Thank you for sharing your experience! Honestly, when I come across a beautiful composition on YT then I am interested to know who composed it, how it was composed, where the idea came from etc. So I am not surprised that other video of yours got more views! 
Thanks and good luck with your channel as well!


----------



## rgames (Jun 17, 2021)

Pay attention to branding at the outset. If you're going to brand yourself as a gear review channel then that's how you'll be known and you'll have a tough time converting to a channel that's about your music. Once the algorithm pegs you as a gear review channel, that's what you're going to be and it'll take a long time to push the algorithm in a different direction.

So if you want the channel to be about the music then make it clear from the start that's what the channel is about. It's a *lot* easier to get subs and views with gear reviews so don't get sucked into that trap if your long-term goal is to have a music-focused channel.

Other than that, the usual recommendations are to find a community, upload regularly, respond to comments, upload regularly, brand according to your viewer demographics and, finally, upload regularly. I think it helps a lot to have links to your videos from outside YouTube. The algorithm seems to favor those kinds of videos.

Also note that YT recently changed its policy with regard to ads: you can no longer opt out of ads. I think it was easier to grow a channel before that policy change because people could view your content without the added hassle of ads. You can't do that any longer, so keep that in mind as you start up your channel. You're growing a channel where your viewers are dealing with ads.

rgames


----------



## Daniel Wilson Compos (Jun 17, 2021)

Ashley123 said:


> That is encouraging! Seriously, sometimes, I have an amazing idea and think it is special until I search for it and then discover so many people have already been doing it.... I am happy there are also pple like you who enjoy watching the same style of content by different creators.

▶ **Data shown**:
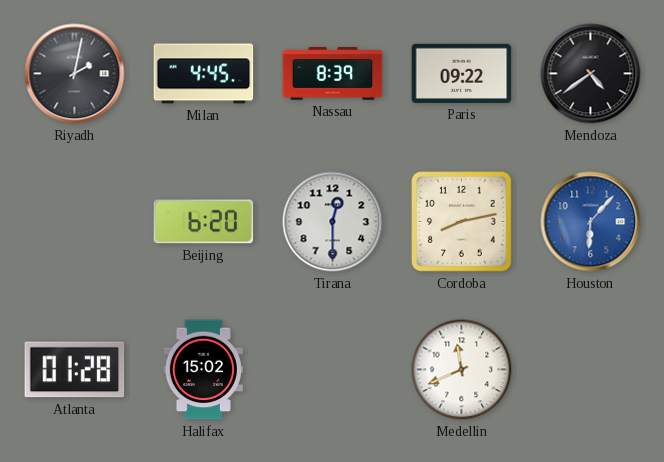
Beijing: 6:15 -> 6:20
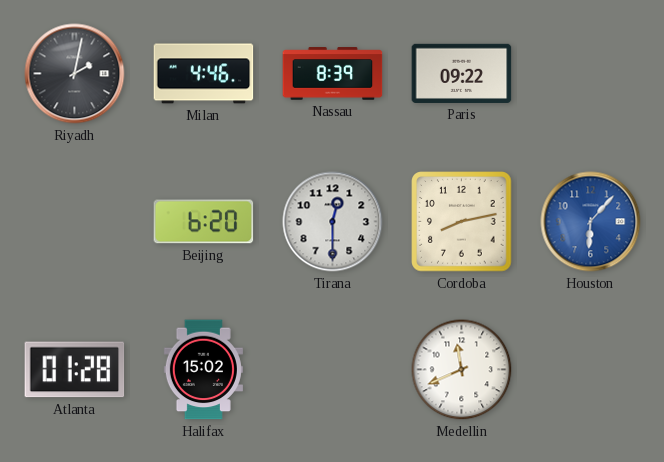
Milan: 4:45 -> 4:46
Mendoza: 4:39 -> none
--
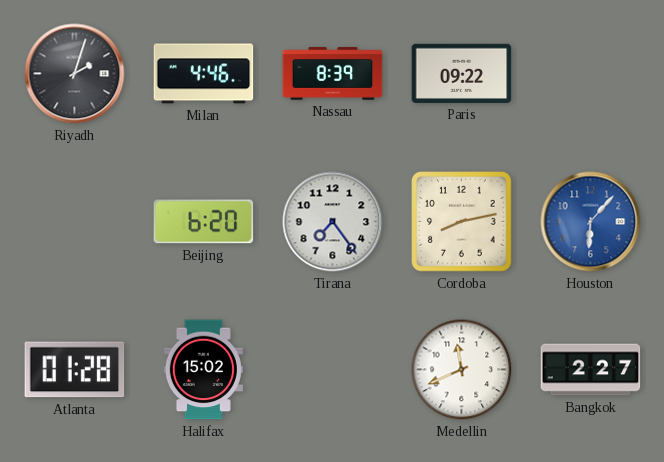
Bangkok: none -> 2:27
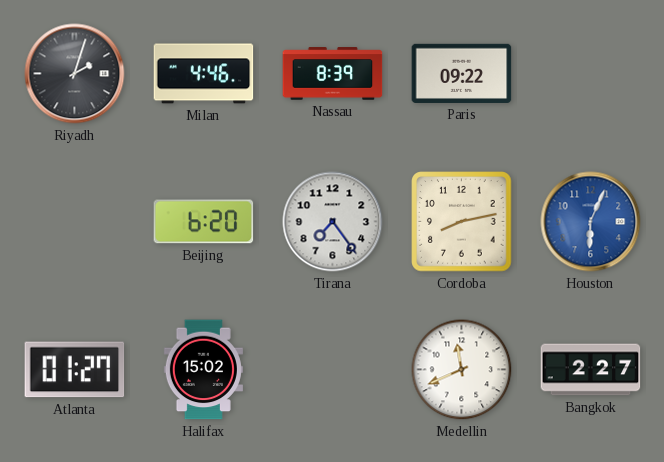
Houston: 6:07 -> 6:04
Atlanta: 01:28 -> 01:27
* * *
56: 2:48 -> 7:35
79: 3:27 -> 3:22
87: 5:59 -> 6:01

▶ **Given request 1**: According to the YouTube channel thread, what recent change to YouTube's ad policy does rgames point out?
▶ **Given request 2**: Go on with the YouTube channel thread from the point where it stops.
None of the entries is needed here.

▶ **Expected answer 1**: Creators can no longer opt out of ads on their videos.

▶ **Expected answer 2**:
For sure! Not to sound mushy, but everyone is unique in their own way. They have their own experiences and they have their own way of processing and outputting said experiences. I find it interesting to listen to different opinions and see different viewpoints on things, even if it's the same thing...or especially if it's the same thing.


----------



## Ashley123 (Jun 18, 2021)

Daniel Wilson Compos said:


> For sure! Not to sound mushy, but everyone is unique in their own way. They have their own experiences and they have their own way of processing and outputting said experiences. I find it interesting to listen to different opinions and see different viewpoints on things, even if it's the same thing...or especially if it's the same thing.


thinking of it now, actually I think I like doing it too: Listening to the same thing by different creators!


----------



## Yellow Studio (Jun 18, 2021)

If your goal is to monetize your channel focus on watch hours. It's much harder to get than subscribers. Of course they are connected but when I upload a new video I get one or 2 views from my subscribers. And for me I think there's no reason to upload a special day or so. Maybe when one reach 10-20k subs it matters more.
Tubebuddy and vidiq have free versions of analytics which can be good in the beginning. Using LSI keywords might be a good idea.


----------



## Ashley123 (Jun 28, 2021)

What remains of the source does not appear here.